Continuing with our look at the Pope’s interview with El Pais, the largest leftist newspaper in Spain, the question of populism came up:
Q. Both in Europe and in America, the repercussions of the crisis that never ends, the growing inequalities, the absence of a strong leadership are giving way to political groups that reflect on the citizens’ malaise. Some of them —the so-called anti-system or populists— capitalize on the fears of an uncertain future in order to form a message full of xenophobia and hatred towards foreigners. Trump’s case is the most noteworthy, but there are others such as Austria or Switzerland. Are you worried about this trend?

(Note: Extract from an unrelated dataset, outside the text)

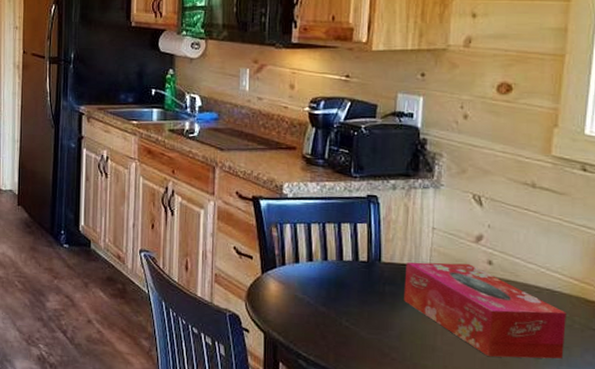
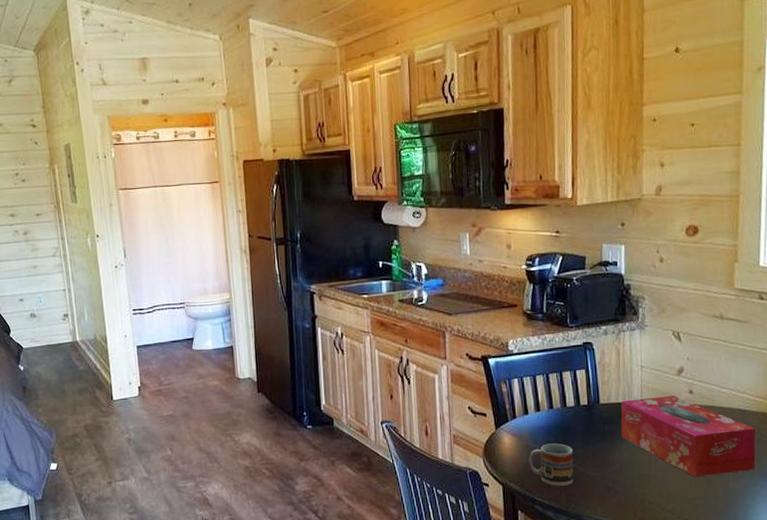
cup: none [296,296,346,345] -> present [529,443,574,487]

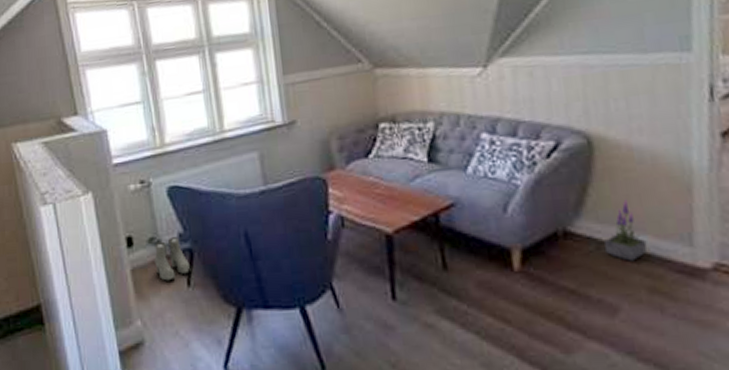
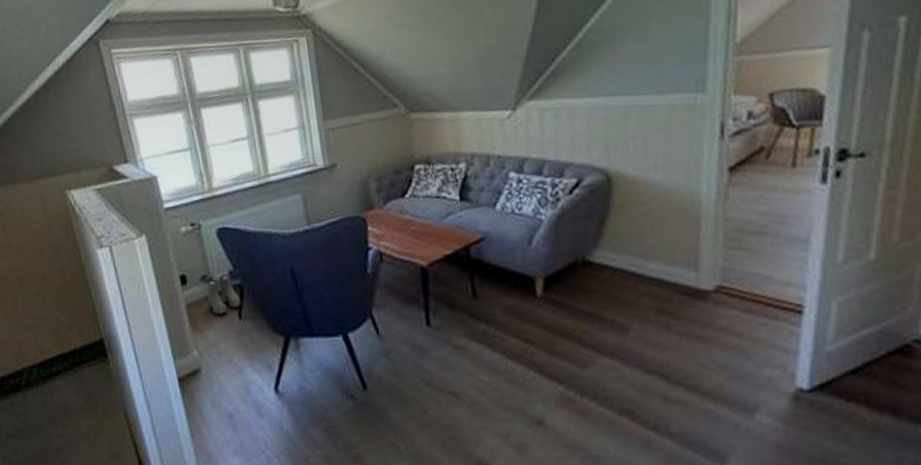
potted plant: present [604,199,648,261] -> none [618,230,658,286]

A. That is what they call populism here. It is an equivocal term, because in Latin America populism has another meaning. In Latin America, it means that the people —for instance, people’s movements— are the protagonists. They are self-organized. When I started to hear about populism in Europe I didn’t know what to make of it, until I realized that it had different meanings. Crises provoke fear, alarm. In my opinion, the most obvious example of populism in the European sense of the word is Germany in 1933. After [Paul von] Hindenburg, after the crisis of 1930, Germany is broken, it needs to get up, to find its identity, it needs a leader, someone capable of restoring its character, and there is a young man named Adolf Hitler who says: “I can, I can”. And Germans vote for Hitler. Hitler didn’t steal power, his people voted for him, and then he destroyed his people. That is the risk. In times of crisis we lack judgment, and that is a constant reference for me. Let’s look for a savior who gives us back our identity and let us defend ourselves with walls, barbed-wire, whatever, from other people who may rob us of our identity. And that is a very serious thing. That is why I always try to say: talk among yourselves, talk to one another. But the case of Germany in 1933 is typical, a people who were immersed in a crisis, who were searching for their identity until this charismatic leader came and promised to give their identity back, and he gave them a distorted identity, and we all know what happened. Where there is no conversation… Can borders be controlled? Yes, each country has the right to control its borders, who comes in and who goes out, and those countries at risk —from terrorism or such things— have even more of a right to control them, but no country has the right to deprive its citizens of the possibility to talk with their neighbors.
Go here to read the rest. Note how the Pope at the outset separates Latin American populism from populism in general. His excuse that populist movements in Latin America are organized by the people themselves is risible. The most famous populist movement in Argentinian history, perhaps in all of Latin American history, is the Peronist movement to which the Pope, on occasion, has been thought to be an adherent. Condemn populism and he has to condemn Peronism, something the Pope clearly does not wish to do. Thus we have a papal fairy tale that distinguishes Latin American populism from populism elsewhere around the globe. That being done, the Pope turns to Europe and, ignoring hundreds of populist movements in Europe since World War II, he raises Nazism as the prime example of populism. Leaving aside whether fascism is populism, a proposition that is certainly debatable, we see the impulse of the Pope to slime those who disagree with him. The Pope tends to think in strawman terms when he considers those he is not in sympathy with. A tragedy for any priest, a disaster for a Pope.